EXERCISE DIRECTIONS - A single number is needed: how many lines of the data hold the word "loop".

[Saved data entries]
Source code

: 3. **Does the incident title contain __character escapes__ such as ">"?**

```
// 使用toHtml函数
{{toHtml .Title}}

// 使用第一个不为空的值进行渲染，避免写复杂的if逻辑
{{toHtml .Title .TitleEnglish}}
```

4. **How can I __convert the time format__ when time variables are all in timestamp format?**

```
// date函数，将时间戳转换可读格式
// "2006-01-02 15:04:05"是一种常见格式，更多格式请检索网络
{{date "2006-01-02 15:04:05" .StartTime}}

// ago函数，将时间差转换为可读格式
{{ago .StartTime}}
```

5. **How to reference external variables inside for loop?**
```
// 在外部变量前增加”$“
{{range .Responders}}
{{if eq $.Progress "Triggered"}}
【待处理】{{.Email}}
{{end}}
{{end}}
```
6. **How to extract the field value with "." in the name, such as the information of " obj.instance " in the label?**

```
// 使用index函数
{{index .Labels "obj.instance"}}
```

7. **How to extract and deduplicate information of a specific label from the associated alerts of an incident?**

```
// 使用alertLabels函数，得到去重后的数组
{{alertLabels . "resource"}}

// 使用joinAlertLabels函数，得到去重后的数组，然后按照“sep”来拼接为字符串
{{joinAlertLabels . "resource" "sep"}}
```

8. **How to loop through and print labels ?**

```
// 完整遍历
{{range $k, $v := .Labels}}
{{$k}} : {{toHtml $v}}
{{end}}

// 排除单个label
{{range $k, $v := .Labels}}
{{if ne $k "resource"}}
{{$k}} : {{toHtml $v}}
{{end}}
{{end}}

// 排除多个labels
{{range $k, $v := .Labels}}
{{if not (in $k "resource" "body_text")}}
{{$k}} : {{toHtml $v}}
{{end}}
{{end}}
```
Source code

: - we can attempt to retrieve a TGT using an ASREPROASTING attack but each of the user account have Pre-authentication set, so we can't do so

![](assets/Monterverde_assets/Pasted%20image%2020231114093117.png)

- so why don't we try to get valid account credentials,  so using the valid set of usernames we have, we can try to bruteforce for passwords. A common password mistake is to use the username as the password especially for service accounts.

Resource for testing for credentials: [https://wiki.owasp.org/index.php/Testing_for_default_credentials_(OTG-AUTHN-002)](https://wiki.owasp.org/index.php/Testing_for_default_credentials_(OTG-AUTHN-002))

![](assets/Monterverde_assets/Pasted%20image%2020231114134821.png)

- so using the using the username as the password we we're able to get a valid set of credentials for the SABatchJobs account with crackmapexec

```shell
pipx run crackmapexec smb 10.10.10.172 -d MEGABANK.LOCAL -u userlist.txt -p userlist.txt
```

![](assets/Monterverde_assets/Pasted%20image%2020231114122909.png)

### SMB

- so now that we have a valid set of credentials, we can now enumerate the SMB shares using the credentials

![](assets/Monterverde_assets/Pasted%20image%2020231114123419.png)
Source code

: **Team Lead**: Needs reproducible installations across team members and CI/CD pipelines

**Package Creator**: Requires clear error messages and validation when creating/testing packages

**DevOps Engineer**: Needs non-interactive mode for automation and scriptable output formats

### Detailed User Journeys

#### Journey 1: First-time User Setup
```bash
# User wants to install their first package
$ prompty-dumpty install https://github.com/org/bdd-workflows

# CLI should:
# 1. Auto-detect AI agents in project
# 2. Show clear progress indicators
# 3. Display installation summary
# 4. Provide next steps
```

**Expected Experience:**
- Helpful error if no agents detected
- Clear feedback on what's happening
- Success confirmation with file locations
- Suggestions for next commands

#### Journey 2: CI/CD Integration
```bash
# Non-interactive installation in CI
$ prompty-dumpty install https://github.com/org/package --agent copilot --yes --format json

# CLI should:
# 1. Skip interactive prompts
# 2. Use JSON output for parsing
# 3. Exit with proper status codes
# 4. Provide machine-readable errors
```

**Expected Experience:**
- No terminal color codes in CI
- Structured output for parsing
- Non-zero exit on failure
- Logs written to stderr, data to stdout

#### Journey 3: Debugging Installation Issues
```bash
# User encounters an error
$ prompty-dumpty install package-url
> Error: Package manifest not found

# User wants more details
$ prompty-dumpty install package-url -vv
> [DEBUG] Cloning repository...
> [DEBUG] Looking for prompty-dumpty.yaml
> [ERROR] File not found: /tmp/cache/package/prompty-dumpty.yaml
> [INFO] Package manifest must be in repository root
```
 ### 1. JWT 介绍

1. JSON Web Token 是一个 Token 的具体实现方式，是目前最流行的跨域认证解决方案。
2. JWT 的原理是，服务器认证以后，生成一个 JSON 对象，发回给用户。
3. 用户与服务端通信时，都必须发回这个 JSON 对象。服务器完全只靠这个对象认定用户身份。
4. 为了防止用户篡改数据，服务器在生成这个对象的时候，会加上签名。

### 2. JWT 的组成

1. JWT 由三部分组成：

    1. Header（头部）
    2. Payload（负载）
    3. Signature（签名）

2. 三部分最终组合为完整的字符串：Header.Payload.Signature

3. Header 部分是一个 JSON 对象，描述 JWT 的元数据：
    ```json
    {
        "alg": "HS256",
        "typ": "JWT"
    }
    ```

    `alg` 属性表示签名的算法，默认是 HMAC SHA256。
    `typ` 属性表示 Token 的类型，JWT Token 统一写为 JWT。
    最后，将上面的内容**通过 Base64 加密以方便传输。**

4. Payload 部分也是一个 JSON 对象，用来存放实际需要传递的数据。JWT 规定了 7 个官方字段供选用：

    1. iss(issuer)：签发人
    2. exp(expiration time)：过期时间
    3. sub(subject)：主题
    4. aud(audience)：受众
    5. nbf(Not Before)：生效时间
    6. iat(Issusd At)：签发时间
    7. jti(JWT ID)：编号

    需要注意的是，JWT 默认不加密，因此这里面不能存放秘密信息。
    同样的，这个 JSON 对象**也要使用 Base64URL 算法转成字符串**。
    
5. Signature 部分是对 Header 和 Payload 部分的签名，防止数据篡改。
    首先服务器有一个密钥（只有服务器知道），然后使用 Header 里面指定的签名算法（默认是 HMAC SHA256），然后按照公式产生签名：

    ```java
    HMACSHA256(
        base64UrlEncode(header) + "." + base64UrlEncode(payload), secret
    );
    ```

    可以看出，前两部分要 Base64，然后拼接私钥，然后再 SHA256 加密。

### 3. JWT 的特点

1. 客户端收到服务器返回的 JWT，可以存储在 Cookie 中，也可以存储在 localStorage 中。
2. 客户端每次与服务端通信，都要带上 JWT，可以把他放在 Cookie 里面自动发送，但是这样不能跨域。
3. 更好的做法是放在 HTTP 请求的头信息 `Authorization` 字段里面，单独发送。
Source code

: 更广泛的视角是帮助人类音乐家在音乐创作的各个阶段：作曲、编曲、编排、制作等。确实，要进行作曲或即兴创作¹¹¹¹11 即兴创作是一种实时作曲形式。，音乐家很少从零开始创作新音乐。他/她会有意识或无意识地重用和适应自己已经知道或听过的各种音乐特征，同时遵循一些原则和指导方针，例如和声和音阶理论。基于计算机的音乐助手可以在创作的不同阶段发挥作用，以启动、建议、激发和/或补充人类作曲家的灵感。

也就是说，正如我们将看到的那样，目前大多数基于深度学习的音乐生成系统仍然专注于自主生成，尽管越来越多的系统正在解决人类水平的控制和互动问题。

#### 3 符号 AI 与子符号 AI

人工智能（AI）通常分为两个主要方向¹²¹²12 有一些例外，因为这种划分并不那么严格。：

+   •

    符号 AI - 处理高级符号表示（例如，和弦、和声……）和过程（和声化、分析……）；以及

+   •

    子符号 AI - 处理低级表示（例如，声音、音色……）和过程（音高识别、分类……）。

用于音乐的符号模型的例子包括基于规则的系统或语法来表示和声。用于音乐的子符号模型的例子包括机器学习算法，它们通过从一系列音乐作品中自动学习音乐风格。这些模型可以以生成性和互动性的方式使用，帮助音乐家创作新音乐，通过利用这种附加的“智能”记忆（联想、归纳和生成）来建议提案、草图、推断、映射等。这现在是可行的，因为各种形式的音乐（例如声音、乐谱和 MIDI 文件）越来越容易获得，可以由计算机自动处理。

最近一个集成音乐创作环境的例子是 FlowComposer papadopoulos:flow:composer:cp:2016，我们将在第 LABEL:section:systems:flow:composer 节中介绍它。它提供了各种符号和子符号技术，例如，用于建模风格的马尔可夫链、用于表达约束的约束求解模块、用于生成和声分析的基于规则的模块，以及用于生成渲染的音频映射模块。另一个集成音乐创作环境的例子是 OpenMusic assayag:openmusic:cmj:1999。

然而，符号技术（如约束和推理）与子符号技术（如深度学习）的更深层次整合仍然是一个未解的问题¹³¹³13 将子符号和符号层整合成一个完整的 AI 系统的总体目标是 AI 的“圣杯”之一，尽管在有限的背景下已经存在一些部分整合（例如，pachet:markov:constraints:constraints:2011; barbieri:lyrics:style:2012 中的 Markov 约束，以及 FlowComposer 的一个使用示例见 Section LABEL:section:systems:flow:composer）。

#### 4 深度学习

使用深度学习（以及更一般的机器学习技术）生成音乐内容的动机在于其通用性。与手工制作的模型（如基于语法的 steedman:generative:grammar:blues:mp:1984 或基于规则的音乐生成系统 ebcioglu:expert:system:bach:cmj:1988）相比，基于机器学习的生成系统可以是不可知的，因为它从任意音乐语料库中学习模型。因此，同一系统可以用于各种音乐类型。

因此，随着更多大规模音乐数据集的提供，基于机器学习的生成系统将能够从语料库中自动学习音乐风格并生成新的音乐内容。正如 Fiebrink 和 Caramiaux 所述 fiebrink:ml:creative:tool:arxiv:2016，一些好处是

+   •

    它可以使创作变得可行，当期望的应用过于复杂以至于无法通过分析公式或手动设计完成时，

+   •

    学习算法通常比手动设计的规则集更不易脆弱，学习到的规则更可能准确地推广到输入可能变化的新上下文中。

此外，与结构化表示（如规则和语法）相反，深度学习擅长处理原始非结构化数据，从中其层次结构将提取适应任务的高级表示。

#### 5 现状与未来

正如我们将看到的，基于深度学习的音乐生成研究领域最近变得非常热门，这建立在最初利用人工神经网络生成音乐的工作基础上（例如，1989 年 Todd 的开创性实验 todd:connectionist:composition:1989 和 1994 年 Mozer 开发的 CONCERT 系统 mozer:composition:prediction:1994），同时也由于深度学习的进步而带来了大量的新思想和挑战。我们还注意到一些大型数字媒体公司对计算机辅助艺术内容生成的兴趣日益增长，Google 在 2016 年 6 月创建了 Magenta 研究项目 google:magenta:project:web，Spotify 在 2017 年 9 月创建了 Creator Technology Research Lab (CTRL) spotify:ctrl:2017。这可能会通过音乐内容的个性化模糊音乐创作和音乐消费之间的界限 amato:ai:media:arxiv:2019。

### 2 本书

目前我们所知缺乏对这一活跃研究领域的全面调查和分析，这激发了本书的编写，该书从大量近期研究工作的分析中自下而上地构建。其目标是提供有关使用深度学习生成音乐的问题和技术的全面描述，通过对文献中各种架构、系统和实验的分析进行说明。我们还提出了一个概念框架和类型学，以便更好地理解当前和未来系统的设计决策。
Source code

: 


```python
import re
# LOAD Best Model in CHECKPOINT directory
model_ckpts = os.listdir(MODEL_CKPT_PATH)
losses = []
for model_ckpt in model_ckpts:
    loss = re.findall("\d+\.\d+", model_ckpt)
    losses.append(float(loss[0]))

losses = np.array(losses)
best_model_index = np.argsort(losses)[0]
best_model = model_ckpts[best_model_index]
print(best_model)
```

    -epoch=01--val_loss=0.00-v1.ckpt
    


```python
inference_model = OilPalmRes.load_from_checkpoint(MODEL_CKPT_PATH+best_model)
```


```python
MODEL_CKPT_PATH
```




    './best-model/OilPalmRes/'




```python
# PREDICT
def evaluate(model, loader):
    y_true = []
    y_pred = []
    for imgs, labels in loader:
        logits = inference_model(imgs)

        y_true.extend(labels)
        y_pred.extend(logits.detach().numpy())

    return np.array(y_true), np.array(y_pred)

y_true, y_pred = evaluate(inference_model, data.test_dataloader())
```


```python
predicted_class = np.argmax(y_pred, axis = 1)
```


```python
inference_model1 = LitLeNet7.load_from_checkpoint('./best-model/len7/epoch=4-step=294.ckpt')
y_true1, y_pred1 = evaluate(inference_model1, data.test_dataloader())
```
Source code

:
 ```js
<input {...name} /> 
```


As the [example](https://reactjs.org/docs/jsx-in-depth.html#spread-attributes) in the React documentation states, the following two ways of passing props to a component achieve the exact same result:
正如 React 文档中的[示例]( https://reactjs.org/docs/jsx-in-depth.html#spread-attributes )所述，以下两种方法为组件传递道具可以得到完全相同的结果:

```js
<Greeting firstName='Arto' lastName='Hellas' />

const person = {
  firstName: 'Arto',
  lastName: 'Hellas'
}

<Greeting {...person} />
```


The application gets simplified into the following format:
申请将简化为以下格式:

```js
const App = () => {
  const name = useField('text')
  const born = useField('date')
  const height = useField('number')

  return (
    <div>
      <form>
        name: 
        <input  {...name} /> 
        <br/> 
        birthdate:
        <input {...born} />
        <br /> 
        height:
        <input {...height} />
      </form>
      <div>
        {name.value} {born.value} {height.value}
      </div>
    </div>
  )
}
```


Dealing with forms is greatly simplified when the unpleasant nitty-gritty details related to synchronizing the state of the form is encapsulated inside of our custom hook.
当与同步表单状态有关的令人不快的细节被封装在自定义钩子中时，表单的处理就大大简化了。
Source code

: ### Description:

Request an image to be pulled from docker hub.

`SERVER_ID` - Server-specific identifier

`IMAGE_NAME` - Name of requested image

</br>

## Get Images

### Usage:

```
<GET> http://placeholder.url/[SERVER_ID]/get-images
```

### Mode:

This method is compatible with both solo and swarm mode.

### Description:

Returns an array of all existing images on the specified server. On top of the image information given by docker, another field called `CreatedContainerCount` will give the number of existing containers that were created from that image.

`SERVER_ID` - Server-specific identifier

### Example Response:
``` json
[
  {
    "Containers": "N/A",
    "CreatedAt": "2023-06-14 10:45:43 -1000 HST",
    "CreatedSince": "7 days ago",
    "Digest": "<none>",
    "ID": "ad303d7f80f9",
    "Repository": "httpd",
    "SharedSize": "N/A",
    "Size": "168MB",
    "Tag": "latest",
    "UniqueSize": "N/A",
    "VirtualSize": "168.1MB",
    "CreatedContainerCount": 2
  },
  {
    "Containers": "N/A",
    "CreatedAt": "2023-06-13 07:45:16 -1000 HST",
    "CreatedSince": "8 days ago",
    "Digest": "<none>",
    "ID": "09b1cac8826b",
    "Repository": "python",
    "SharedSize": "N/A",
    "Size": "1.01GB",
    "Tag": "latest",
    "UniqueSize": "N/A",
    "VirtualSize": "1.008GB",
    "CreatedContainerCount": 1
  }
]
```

EXERCISE SOLUTION - 2